Nos habla la cultura dice el degenerado y con ella nos incita, nos invita, nos inflama para que destrocemos a los débiles. ¿Pero quiénes son los débiles en esta diatriba? Todo se pone de cabeza en este monologo. Es una mujer que escribe sobre un hombre que agredió a una niña hasta lo insoportable pero a la vez es un hombre que se hace el niño, balbucea, recuerda a sus padres y se queja como una criatura para devenir fiera y presa. ¿Y el lector? ¿Quién es el lector?

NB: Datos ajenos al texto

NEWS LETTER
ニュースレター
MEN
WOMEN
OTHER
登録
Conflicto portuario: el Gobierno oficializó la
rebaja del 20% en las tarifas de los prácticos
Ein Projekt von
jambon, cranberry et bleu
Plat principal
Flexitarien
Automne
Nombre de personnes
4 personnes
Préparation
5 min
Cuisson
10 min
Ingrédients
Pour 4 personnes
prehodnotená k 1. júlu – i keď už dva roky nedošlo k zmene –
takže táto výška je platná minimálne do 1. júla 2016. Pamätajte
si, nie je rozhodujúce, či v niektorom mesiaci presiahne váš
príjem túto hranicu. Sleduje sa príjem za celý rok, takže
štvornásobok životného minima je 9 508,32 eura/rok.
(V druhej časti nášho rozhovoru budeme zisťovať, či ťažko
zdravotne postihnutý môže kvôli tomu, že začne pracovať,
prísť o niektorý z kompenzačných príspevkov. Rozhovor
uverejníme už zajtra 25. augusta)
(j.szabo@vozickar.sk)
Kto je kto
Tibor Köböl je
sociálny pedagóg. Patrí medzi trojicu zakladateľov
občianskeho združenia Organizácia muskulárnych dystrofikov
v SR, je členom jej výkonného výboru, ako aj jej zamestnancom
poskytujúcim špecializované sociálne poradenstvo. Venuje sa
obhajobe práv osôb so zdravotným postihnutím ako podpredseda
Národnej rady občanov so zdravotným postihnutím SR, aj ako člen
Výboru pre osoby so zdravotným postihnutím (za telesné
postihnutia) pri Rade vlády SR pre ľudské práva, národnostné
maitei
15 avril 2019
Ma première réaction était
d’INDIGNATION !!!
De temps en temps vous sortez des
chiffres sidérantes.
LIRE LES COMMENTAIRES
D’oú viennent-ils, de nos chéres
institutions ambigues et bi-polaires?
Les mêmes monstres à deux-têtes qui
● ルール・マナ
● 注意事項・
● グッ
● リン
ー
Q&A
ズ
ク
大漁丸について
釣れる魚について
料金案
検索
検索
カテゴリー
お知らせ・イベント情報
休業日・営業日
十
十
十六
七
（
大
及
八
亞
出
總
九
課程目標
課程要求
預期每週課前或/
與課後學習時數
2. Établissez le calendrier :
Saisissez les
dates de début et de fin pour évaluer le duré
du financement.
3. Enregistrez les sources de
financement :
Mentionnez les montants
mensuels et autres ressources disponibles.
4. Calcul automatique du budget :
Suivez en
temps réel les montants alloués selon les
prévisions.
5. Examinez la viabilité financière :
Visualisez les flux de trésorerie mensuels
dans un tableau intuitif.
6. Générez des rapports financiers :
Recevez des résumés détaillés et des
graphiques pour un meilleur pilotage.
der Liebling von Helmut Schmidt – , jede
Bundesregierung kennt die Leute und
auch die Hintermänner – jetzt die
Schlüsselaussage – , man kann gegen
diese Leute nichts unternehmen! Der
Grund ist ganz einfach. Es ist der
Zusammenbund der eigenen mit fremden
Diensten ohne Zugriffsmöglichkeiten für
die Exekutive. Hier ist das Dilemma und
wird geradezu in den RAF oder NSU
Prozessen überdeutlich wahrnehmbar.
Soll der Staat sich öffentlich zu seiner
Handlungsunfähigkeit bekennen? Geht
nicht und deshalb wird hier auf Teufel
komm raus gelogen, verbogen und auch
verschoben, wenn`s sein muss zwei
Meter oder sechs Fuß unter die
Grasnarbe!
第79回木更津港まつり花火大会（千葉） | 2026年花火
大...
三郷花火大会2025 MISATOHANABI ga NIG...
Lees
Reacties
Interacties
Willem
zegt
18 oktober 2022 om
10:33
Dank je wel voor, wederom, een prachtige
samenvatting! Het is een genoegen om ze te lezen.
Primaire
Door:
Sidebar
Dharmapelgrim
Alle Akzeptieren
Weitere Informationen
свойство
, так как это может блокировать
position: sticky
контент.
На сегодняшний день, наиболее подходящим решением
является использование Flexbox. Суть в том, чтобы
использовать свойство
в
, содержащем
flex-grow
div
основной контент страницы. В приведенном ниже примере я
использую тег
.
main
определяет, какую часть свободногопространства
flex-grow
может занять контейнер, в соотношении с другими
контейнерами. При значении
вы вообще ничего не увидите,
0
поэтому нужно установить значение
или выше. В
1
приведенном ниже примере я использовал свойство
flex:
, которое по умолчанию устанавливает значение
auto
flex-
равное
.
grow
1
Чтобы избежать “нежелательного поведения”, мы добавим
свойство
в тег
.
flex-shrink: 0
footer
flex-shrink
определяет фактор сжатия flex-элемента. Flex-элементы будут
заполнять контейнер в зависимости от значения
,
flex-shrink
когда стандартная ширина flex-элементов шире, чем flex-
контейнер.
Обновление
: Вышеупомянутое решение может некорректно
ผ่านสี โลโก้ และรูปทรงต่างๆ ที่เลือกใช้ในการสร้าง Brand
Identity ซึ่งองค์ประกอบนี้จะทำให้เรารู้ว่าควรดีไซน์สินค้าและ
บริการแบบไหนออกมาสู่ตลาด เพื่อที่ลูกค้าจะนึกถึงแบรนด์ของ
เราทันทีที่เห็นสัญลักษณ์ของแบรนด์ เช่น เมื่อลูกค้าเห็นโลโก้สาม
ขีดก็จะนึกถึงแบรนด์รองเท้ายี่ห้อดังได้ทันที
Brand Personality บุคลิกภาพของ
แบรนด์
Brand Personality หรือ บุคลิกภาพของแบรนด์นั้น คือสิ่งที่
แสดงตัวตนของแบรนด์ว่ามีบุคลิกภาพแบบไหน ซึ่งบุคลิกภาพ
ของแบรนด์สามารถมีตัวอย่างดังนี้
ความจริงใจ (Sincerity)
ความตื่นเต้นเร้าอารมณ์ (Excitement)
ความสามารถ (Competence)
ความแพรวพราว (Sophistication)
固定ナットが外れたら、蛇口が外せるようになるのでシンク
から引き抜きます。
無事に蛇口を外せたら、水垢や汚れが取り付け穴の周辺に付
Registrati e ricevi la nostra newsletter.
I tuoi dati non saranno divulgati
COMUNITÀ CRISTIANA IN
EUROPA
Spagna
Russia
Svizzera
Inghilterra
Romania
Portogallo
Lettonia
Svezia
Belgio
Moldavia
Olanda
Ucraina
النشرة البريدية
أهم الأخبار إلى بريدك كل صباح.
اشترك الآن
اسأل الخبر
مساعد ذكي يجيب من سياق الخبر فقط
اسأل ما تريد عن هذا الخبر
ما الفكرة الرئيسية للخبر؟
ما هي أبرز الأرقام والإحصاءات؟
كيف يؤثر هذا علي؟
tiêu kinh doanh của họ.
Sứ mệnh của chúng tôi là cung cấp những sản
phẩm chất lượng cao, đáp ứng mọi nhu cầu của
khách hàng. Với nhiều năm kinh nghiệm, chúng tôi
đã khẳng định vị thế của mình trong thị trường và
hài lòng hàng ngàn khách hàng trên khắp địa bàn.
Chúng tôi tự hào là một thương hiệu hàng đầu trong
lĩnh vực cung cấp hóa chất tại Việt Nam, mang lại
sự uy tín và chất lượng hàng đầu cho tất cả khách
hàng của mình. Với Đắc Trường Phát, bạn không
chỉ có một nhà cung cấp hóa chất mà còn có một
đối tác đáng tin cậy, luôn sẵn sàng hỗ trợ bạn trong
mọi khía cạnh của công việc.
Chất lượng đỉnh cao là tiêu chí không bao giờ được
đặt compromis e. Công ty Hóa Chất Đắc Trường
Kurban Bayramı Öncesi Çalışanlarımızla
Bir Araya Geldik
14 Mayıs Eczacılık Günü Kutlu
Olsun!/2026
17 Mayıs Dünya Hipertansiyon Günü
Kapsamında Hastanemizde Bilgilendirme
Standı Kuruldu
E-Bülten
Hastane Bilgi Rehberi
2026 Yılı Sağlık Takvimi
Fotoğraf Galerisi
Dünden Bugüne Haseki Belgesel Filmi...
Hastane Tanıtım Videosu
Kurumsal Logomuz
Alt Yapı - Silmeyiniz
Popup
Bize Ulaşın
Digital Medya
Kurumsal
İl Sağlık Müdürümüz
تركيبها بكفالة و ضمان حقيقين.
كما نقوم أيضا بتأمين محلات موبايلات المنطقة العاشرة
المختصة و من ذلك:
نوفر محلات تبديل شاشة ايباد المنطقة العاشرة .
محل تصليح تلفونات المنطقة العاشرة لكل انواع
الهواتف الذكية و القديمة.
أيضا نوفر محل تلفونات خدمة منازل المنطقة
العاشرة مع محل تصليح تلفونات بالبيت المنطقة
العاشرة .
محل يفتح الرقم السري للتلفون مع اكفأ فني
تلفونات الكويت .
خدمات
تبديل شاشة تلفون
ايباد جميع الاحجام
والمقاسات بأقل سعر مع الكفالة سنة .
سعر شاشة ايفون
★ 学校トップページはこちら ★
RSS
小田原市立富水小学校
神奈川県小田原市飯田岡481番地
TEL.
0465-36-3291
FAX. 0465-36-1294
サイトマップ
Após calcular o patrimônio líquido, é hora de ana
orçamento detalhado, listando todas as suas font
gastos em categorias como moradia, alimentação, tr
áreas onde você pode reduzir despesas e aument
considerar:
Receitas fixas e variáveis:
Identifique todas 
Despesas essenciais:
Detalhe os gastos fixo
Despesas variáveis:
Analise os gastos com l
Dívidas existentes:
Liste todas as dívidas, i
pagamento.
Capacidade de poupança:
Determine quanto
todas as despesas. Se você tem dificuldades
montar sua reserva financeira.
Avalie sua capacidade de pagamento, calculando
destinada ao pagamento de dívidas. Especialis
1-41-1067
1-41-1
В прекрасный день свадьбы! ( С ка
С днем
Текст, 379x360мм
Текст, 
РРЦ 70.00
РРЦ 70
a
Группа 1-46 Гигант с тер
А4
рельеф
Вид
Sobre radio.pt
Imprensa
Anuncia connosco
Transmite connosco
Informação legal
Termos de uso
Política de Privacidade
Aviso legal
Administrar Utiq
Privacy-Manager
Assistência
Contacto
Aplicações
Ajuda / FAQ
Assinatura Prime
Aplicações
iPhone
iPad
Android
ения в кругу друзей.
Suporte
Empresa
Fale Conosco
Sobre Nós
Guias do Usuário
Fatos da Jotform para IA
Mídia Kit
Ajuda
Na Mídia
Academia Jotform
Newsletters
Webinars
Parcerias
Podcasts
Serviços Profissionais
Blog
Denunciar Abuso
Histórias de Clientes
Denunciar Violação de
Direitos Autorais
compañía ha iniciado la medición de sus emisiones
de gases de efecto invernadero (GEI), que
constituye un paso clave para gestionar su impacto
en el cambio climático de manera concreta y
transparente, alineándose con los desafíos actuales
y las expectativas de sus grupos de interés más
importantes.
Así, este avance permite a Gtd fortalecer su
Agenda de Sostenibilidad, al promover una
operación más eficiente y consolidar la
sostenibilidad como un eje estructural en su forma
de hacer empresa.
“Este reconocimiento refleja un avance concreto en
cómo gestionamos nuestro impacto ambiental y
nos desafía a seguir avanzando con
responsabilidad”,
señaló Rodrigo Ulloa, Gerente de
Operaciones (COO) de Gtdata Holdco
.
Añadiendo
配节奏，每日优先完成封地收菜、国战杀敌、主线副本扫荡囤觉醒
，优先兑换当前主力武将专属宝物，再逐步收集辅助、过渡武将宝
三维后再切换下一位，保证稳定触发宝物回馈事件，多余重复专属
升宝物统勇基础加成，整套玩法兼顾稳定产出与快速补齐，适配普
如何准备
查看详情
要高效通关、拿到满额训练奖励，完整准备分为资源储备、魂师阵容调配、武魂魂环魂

Esto es lo que yo soy, dice el degenerado, como si quien lo hubiera parido fuéramos todos, nos toca el hombro, nos dice “ey vos no sos tan distinto que yo, de hecho puedo decirte algunas cosas que te identifican, y entonces vas a reacomodar tu cuerpo en esa silla donde depositaste tu culo para leer este libro”. “No te la voy a hacer fácil”, dice el degenerado. No la hace fácil Ariana Harwicz, y por eso se ubica en un lugar particular, tanto como su ubicación geográfica, para observar a todos esos victimarios que elige hacer sonar como coro en una sola voz tan inoportuna como esperada. ¿Quién no quiere saber qué piensan los asesinos? ¿Por qué son tan distintos de quienes no dañaríamos a nadie más que en nuestros pensamientos?

 

Y cuando decimos él, estamos pensando en una voz ¿desviada?, un artificio que despide a una época, la literatura del yo, un periodo de aproximadamente 20 años donde la primera persona fue casi siempre, una regla de estilo. Ella ya no narra a ellas, como en Matate amor, en La débil mental, en Precoz, no narra maternidades atormentadas aunque sí hijos complicados por madres que bordean la locura. Harwicz construye a un hombre y en él todo es tan verdad como que la lengua es flexible, los valores son laxos, y el lado de los buenos tiene un límite borroso. ¿No son nuestras violencias crímenes colectivos? El degenerado confunde ese límite: culpa al Estado, dice que estamos híper vigilados pero a la vez más solos y solas que nunca y señala a la familia como núcleo del horror y el temblor. Allí donde había madres mellizas de sus hijes en paisajes desolados pero de profunda belleza, Harwicz pone a un hombre solo que le habla al mundo, y le dice algo parecido a lo que escuchamos tantas veces: yo no soy lo que creen, yo no soy ese que dicen que hizo eso, yo no lastimo, yo fui lastimado, ustedes son los y las culpables. Y el procedimiento es efectivo porque logra engañarnos, ponernos del lado de él por momentos, entender el vértigo y el temor pero nunca claudicar en la certeza de que los hombres han tenido certezas muy profundas sobre sus campos de batalla y el cuerpo de las mujeres ha sido y sigue siendo uno de sus lugares preferidos para hundirse con furia. Por suerte, acá hay una mujer para invertir los sentidos y narrar lo inenarrable y hacernos sentir, degeneradamente, infelices.